城西藥鋪後巷,老郎中提著藥箱匆匆趕往病患家,燈籠的光暈在夜色中搖晃。
甚至地底三尺下,幾隻螻蟻正合力搬運一粒草籽,為寒冬儲存食糧。
這些以往被他忽略的“微小生命”,此刻在神識中卻無比鮮活。
李雲景忽然明白,所謂“六域聯防”,從來不是守住靈脈與城池那麼簡單,而是守住整個南天大陸的“生之希望”。
元陽道宗視低階修士為“燃料”,恰是忘了,修仙者本就來自凡塵,若連凡塵中的微光都要掐滅,仙路終將走向絕路。
“該去焚天峰了。”
李雲景收斂神識,腳步輕抬,身形已如柳絮般飄向街盡頭。
此刻他無需再刻意隱匿氣息。
道心明悟後,他的靈力與天地靈氣融為一體,行走間竟能引動周遭微風,自動遮掩行跡,比之前的夜行衣與禁制破解之法,更顯自然從容。

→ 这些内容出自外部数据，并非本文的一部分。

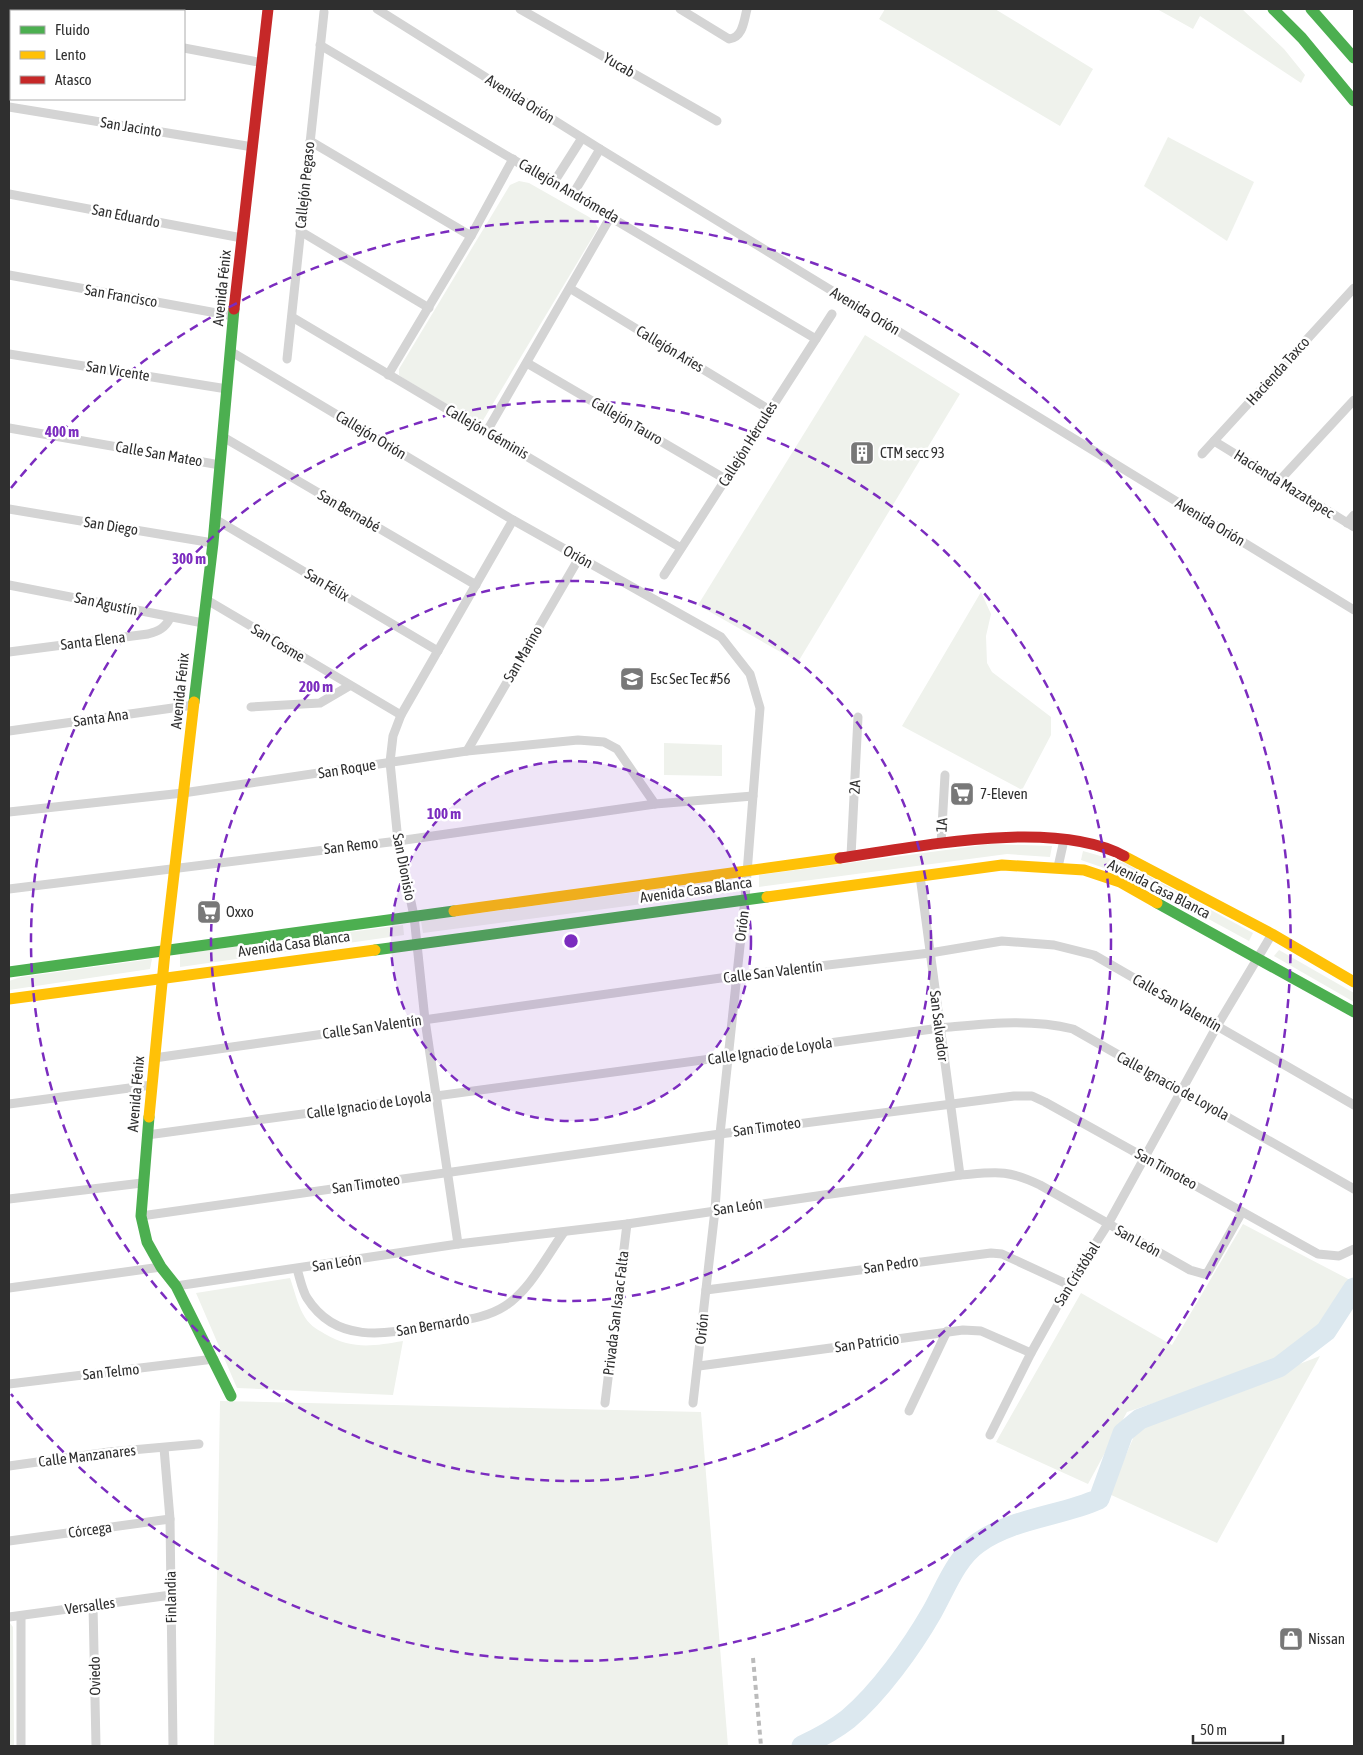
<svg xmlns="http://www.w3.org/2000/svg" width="1363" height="1755" viewBox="0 0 1363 1755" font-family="'Asap Condensed',sans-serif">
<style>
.green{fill:#eff2ec}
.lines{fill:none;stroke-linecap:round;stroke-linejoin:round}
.river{stroke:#dce8ef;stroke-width:21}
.street{stroke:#d4d4d4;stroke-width:9}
.fast{stroke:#4caf50;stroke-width:11}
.slow{stroke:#ffc107;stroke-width:11}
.jam{stroke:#c62828;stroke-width:11}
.rail{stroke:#bbb;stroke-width:4;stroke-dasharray:5 4;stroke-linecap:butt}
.ring{fill:none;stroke:#7b2cbf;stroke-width:2.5;stroke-dasharray:9 6}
.labels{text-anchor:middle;stroke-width:5;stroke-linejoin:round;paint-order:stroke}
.street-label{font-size:15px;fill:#2f2f2f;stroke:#fff}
.poi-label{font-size:15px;fill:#2f2f2f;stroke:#fff;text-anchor:start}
.centre{fill:#7b2cbf;stroke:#fff;stroke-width:2.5}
.ring-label{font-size:15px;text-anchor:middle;font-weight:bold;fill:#7b2cbf;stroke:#fff;stroke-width:5;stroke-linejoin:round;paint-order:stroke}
</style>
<rect width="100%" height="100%" fill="#fff"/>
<g class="green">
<polygon points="885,9 995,9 1093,69 1060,126 879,19"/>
<polygon points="1157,9 1242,9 1284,49 1305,75 1301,83 1200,16 1193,29"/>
<polygon points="1168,137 1254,182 1227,241 1144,186"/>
<polygon points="519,181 529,183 589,217 595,222 598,228 482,422 477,422 403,378 399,375 399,369 510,185"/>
<polygon points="865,335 960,394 798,662 698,605"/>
<polygon points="981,592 991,614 986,636 987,663 992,672 1051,717 1051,735 1022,790 902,726"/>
<polygon points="664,743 722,745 722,776 664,775"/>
<polygon points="991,844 1052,846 1050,857 1007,854 759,887 759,875"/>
<polygon points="1083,851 1125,863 1253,933 1249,941 1133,878 1081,860"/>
<polygon points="734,879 733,892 423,933 421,921"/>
<polygon points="403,925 404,935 180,967 180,954"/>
<polygon points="1279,950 1354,993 1354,1002 1274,956"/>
<polygon points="152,959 150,969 9,990 9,981 21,977"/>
<polygon points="1243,1224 1350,1280 1324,1321 1268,1365 1127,1412 1088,1484 996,1442 1081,1293 1172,1345"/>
<path d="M290 1278C294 1289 297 1303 303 1314 309 1325 315 1328 325 1334 353 1350 373 1346 403 1341L393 1395 237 1388 196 1293Z"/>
<polygon points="1320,1356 1217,1543 1109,1494 1138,1427"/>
<polygon points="220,1401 701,1412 728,1746 214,1746"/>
<polygon points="10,1623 13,1627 14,1746 9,1746"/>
</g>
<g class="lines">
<path class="river" d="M802 1746C817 1739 834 1730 848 1719 879 1693 912 1647 932 1612 945 1589 956 1558 978 1543 1013 1518 1061 1516 1099 1499L1123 1433 1140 1419 1279 1367 1326 1331 1354 1288"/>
<g class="street">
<polyline points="377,9 600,149 1354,610"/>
<polyline points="520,9 717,121"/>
<path d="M680 9 729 39C743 38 744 20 747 9"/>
<polyline points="9,15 11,15"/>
<polyline points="320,45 816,339"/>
<polyline points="184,48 263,63"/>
<polyline points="9,107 253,147"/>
<polyline points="310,141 471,236"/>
<polyline points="554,182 582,138"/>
<polyline points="9,194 242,238"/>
<polyline points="573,194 600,149"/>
<polyline points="300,231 429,308"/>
<polyline points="9,275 233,316"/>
<polyline points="571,289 768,409"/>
<polyline points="292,317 681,548"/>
<polyline points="230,351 513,520 721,637 750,674 760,708 753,796 745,899 720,1134 715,1210 693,1403"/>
<polyline points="9,354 227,389"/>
<polyline points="287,359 324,12"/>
<polyline points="527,363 727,480"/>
<polyline points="388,375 471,236 513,159"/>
<polyline points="9,428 220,465"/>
<polyline points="487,431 611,216"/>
<polyline points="223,437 476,585"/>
<polyline points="1214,441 1354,527"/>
<polyline points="1202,454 1354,288"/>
<polyline points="1279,481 1354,400"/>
<polyline points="9,509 213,543"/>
<polyline points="215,519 438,651"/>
<polyline points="1347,523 1354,515"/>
<polyline points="664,575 832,314"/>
<polyline points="9,585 203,623"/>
<polyline points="207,600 401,715"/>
<path d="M9 652 148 634C159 631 165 628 170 618"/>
<polyline points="251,707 320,703 349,686"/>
<polyline points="9,731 194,705"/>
<polyline points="467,751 579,558"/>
<polyline points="9,812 183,793 467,751 578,740 604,742 617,749 655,804"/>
<polyline points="941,844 945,775"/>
<polyline points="851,856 858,717"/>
<polyline points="1058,867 1064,840"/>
<polyline points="920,876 960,1175"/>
<polyline points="9,889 398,841 655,804 753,796"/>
<polyline points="154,1058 735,976 930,953 1002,941 1054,945 1094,955 1354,1105"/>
<polyline points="9,1104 152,1085"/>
<path d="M147 1135 940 1028C985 1024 1028 1018 1073 1029L1354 1189"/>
<polyline points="9,1199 142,1183"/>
<polyline points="141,1216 720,1134 1014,1096 1032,1096 1045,1102 1318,1254 1339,1256 1354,1249"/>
<polyline points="458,1244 425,1020 414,916 398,841 390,762 393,736 401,715 513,520"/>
<path d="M297 1269C300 1278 302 1290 307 1298 338 1347 391 1333 439 1324 461 1320 485 1319 505 1306 530 1290 546 1257 564 1232"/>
<path d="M176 1286 458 1244 627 1224 960 1175C996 1172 1007 1169 1040 1185L1190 1270 1204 1274 1208 1272 1242 1212"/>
<polyline points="9,1288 161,1267"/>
<polyline points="706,1290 991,1253 1002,1254 1069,1285"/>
<polyline points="699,1366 963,1330 981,1331 1031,1353"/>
<polyline points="9,1384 214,1359"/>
<polyline points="605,1403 627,1224"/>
<polyline points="909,1411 947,1331"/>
<polyline points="990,1435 1031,1353 1069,1285 1108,1224 1217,1026 1272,934"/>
<polyline points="164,1448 170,1519 173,1746"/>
<polyline points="9,1466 109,1452 199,1444"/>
<polyline points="9,1541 170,1519"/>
<polyline points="93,1605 96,1746"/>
<polyline points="21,1616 21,1746"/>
<polyline points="9,1617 171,1595"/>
</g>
<g class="fast">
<polyline points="1273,9 1302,38 1354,101"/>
<polyline points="1311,9 1354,58"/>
<polyline points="194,702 213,543 234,309"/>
<polyline points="1157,903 1354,1012"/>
<polyline points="375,950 767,897"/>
<polyline points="9,972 454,911"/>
<polyline points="149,1117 141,1216 147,1242 161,1267 176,1286 231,1396"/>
</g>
<g class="slow">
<polyline points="1124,856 1272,934 1354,982"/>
<polyline points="767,897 1002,865 1084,870 1120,882 1157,903"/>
<polyline points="454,911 840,858"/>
<polyline points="9,999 375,950"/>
<polyline points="149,1117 165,952 194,702"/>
</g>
<g class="jam">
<polyline points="234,309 268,9"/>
<path d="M840 858C918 847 1053 818 1124 856"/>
</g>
<polyline class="rail" points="753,1658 761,1746"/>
</g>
<circle cx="571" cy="941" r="180" fill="#7b2cbf" fill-opacity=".12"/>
<g class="ring">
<circle cx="571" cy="941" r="180"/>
<circle cx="571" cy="941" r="360"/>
<circle cx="571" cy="941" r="540"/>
<path d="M11 488A720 720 0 1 1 11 1394"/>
</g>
<defs>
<symbol id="building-square" viewBox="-11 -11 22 22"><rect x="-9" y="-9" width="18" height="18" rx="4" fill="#787878" stroke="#fff"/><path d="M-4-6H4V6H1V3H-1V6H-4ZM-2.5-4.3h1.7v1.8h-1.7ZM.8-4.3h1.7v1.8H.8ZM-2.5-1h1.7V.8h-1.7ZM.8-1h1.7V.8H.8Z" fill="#fff"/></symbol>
<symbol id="school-square" viewBox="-11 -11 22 22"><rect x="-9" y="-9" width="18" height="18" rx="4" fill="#787878" stroke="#fff"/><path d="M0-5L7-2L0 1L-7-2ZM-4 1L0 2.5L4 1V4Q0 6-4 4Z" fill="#fff"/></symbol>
<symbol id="supermarket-square" viewBox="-11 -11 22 22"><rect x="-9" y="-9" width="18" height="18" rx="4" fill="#787878" stroke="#fff"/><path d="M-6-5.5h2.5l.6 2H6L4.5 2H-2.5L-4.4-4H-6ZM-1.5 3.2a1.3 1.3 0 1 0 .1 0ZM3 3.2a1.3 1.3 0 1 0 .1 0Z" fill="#fff"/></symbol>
<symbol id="shop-square" viewBox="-11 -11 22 22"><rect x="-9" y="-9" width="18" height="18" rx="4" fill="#787878" stroke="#fff"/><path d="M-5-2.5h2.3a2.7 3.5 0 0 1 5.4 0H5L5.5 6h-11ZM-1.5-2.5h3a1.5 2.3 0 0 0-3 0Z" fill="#fff"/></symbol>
</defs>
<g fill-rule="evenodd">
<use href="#building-square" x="848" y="439" width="28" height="28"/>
<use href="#school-square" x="618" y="665" width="28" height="28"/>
<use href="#supermarket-square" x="948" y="780" width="28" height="28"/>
<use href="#supermarket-square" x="195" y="898" width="28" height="28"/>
<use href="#shop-square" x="1277" y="1625" width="28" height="28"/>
</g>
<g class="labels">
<g class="street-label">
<text transform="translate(619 65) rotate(30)" y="5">Yucab</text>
<text transform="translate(520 99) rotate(32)" y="5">Avenida Orión</text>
<text transform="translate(131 127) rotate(9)" y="5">San Jacinto</text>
<text transform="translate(305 185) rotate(-84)" y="5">Callejón Pegaso</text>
<text transform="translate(569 191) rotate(30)" y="5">Callejón Andrómeda</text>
<text transform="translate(126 216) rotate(11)" y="5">San Eduardo</text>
<text transform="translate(222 288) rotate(-84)" y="5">Avenida Fénix</text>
<text transform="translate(121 296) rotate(10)" y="5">San Francisco</text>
<text transform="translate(865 311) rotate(31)" y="5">Avenida Orión</text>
<text transform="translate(670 349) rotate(31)" y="5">Callejón Aries</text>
<text transform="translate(118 371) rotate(9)" y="5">San Vicente</text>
<text transform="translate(1278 371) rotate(-48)" y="5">Hacienda Taxco</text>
<text transform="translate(627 421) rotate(30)" y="5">Callejón Tauro</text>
<text transform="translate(487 432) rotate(30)" y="5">Callejón Géminis</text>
<text transform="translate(371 435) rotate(31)" y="5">Callejón Orión</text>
<text transform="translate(748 444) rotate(-58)" y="5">Callejón Hércules</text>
<text transform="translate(159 454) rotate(10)" y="5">Calle San Mateo</text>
<text transform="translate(1284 484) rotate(32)" y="5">Hacienda Mazatepec</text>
<text transform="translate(349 511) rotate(30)" y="5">San Bernabé</text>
<text transform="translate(1210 522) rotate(31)" y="5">Avenida Orión</text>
<text transform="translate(111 526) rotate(9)" y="5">San Diego</text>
<text transform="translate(578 557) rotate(29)" y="5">Orión</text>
<text transform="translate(327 585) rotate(31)" y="5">San Félix</text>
<text transform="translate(106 604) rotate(12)" y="5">San Agustín</text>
<text transform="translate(93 641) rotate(-7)" y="5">Santa Elena</text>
<text transform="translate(278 643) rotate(31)" y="5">San Cosme</text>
<text transform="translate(523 654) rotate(-60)" y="5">San Marino</text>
<text transform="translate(180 691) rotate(-84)" y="5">Avenida Fénix</text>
<text transform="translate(101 718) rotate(-8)" y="5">Santa Ana</text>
<text transform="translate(347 769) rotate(-9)" y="5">San Roque</text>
<text transform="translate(855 787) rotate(-87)" y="5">2A</text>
<text transform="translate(942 825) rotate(-87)" y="5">1A</text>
<text transform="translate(351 846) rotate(-7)" y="5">San Remo</text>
<text transform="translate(404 867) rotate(79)" y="5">San Dionisio</text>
<text transform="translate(1159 889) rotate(27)" y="5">Avenida Casa Blanca</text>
<text transform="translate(696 890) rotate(-8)" y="5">Avenida Casa Blanca</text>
<text transform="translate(742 926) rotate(-83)" y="5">Orión</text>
<text transform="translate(294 944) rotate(-8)" y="5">Avenida Casa Blanca</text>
<text transform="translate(773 972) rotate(-7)" y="5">Calle San Valentín</text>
<text transform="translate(1177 1003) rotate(30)" y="5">Calle San Valentín</text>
<text transform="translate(939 1026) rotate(83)" y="5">San Salvador</text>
<text transform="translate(372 1027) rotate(-8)" y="5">Calle San Valentín</text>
<text transform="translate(770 1051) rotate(-8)" y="5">Calle Ignacio de Loyola</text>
<text transform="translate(1173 1086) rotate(29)" y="5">Calle Ignacio de Loyola</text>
<text transform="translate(136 1094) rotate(-85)" y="5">Avenida Fénix</text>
<text transform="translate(369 1105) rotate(-8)" y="5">Calle Ignacio de Loyola</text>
<text transform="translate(767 1127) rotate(-8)" y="5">San Timoteo</text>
<text transform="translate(1166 1169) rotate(29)" y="5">San Timoteo</text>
<text transform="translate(366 1184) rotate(-8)" y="5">San Timoteo</text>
<text transform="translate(738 1207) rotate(-8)" y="5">San León</text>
<text transform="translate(1138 1241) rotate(29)" y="5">San León</text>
<text transform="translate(337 1263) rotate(-9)" y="5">San León</text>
<text transform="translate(891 1265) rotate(-8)" y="5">San Pedro</text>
<text transform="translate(1077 1274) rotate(-58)" y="5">San Cristóbal</text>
<text transform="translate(616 1313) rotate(-83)" y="5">Privada San Isaac Falta</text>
<text transform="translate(433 1325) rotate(-10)" y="5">San Bernardo</text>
<text transform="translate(702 1329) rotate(-84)" y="5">Orión</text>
<text transform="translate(867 1343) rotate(-8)" y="5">San Patricio</text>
<text transform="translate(111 1372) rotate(-6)" y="5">San Telmo</text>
<text transform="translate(87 1456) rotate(-7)" y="5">Calle Manzanares</text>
<text transform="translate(90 1530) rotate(-8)" y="5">Córcega</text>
<text transform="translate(171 1597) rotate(-91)" y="5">Finlandia</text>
<text transform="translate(90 1606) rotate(-8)" y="5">Versalles</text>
<text transform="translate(95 1676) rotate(-91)" y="5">Oviedo</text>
</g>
<g class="poi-label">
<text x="880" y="458">CTM secc 93</text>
<text x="650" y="684">Esc Sec Tec #56</text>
<text x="980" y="799">7-Eleven</text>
<text x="226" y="917">Oxxo</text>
<text x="1308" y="1644">Nissan</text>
</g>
</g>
<circle cx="571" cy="941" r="8" class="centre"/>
<g class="ring-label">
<text x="62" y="437">400 m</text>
<text x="189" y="564">300 m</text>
<text x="316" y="692">200 m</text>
<text x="444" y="819">100 m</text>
</g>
<rect width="1363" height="1755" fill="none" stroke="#2f2f2f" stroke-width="20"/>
<rect x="10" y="10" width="175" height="90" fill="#ffffff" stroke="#acacac"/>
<rect x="20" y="26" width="25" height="8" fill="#4caf50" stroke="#acacac"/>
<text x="55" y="35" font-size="15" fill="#2f2f2f">Fluido</text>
<rect x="20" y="51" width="25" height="8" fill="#ffc107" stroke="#acacac"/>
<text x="55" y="60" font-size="15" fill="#2f2f2f">Lento</text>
<rect x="20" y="76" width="25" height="8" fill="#c62828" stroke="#acacac"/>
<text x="55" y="85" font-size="15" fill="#2f2f2f">Atasco</text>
<path d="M1193 1735v8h90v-8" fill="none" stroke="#2f2f2f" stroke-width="2.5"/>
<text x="1200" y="1735" font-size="15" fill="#2f2f2f" stroke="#ffffff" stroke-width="4" paint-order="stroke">50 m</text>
</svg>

“焚天峰”之巔,雲霧繚繞間,“元陽道宗”總壇的輪廓如一頭蟄伏的巨獸,火紅顏色的殿宇依山而建,殿簷下懸掛的銅鈴無風自動,發出沉悶的“鐺鐺”聲,竟隱隱與地底傳來的靈力波動共振。
山門前,兩尊丈高的火紋石獸雙目赤紅,周身縈繞著淡淡的血色靈氣。
那是長期浸染純陽之力才有的異象,李雲景尚未踏入山門,便已感受到一股炙熱的壓抑。